Ci scrutiamo l’una con l’altro impazienti di cominciare. 
Davanti a noi un foglio bianco e un paio di colori.
Sorrido e impugno sicuro il blu.
Racconto la mia vita disegnando sul foglio di carta. 
Le parole sono inutili: io non capisco la sua lingua, lei non capisce la mia. L’inglese, il tedesco e tanto più il giapponese sono fuori uso.
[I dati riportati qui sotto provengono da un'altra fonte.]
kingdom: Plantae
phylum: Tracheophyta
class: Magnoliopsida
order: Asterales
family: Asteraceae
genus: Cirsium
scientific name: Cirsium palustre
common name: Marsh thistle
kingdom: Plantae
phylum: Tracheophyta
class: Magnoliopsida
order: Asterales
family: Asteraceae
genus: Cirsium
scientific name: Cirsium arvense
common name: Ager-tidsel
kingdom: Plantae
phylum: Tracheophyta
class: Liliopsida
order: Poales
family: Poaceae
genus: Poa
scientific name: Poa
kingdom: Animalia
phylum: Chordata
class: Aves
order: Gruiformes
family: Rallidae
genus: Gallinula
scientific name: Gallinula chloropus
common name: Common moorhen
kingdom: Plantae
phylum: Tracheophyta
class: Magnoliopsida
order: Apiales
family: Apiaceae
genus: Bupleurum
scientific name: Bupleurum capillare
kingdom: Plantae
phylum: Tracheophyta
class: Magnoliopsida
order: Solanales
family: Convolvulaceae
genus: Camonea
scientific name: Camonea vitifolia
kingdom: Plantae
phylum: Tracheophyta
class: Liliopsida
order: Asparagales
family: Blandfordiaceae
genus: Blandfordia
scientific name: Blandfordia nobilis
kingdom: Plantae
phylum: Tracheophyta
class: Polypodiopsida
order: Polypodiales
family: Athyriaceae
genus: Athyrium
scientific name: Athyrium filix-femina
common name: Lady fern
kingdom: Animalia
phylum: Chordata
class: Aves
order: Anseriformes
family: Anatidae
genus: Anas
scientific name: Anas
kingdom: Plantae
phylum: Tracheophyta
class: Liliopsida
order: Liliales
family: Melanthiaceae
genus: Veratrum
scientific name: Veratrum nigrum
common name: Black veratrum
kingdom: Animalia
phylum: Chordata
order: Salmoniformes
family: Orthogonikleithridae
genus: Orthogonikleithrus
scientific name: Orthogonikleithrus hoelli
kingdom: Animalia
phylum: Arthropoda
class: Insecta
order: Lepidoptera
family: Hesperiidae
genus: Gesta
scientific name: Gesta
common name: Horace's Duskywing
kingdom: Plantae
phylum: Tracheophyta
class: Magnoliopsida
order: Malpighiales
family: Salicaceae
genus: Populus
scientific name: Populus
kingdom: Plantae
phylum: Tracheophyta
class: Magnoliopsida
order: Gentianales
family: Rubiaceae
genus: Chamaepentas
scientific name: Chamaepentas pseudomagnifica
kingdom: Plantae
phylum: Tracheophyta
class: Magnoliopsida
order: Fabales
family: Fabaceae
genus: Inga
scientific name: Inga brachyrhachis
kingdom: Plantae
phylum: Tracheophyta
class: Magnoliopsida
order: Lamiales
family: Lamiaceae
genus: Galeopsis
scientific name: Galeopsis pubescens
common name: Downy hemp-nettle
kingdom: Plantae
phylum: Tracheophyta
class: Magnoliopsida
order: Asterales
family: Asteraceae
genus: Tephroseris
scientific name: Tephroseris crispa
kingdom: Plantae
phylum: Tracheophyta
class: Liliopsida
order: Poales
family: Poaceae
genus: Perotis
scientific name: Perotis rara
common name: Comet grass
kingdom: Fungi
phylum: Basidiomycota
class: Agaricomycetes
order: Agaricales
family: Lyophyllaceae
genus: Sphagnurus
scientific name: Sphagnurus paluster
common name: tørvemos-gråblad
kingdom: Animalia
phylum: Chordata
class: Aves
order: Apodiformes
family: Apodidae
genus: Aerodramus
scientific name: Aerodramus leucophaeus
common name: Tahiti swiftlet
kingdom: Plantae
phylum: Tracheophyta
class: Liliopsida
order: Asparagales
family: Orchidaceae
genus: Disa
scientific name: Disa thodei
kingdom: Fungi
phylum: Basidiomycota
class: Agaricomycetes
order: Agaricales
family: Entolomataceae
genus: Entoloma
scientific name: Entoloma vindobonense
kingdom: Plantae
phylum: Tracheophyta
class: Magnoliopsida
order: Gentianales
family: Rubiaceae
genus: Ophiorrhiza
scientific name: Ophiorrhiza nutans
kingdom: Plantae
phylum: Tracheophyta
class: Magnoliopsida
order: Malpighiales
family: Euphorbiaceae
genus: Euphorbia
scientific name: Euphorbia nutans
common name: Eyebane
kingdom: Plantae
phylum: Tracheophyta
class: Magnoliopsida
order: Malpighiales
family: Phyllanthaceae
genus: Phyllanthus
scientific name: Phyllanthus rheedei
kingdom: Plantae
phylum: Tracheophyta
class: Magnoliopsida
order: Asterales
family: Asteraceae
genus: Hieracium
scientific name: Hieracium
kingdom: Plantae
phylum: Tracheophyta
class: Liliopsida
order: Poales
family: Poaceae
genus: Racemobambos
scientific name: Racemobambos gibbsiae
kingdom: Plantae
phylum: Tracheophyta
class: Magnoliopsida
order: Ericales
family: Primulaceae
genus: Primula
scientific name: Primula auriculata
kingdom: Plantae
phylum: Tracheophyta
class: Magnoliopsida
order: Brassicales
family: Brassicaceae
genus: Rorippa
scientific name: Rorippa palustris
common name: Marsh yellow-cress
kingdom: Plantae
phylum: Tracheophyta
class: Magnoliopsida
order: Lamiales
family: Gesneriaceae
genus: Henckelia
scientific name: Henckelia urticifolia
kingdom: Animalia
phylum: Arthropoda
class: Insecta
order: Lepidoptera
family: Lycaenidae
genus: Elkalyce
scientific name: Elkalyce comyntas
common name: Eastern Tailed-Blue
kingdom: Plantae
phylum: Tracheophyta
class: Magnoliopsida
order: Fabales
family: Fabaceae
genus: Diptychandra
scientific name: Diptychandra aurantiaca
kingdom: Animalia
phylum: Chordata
La voglia di conoscerci però è tale da farci entrare nella dimensione straordinaria del disegno. Circoscrivo uno spazio del foglio, accompagno i gesti misurati della mano a sguardi in ricerca della sua approvazione e del suo rinnovato interesse nei confronti dei miei graffiti indecifrabili. Sembra funzionare: sorride divertita mentre il blu straborda alla ricerca di nuovi spazi bianchi da riempire.
La storia prosegue e si colora di sfumature rosse, verdi e gialle.
Un foglio non basta più. Si passa al retro. 
Usa l’arancione per farmi le domande: progressivamente diventa il colore della sua storia. E’ il suo turno ora. 
Ho calcato troppo il blu, ha trapassato la carta sottile, impregna anche il retro e si mescola all’arancio.
Il suo tratto è più fine, le sue linee sinuose descrivono una vita tutta salite e discese. Si concede una linea dritta per marcare la meta: questa città e la sua casa che si affaccia sul fiume. 

Da allora sono passati tre mesi.
I simboli sono diventati parole: associa timidamente i suoni della lingua agli oggetti che disegno sul nostro quaderno segreto. Fitto fitto e tutto pasticciato.
Ora descrive di noi e del nostro presente.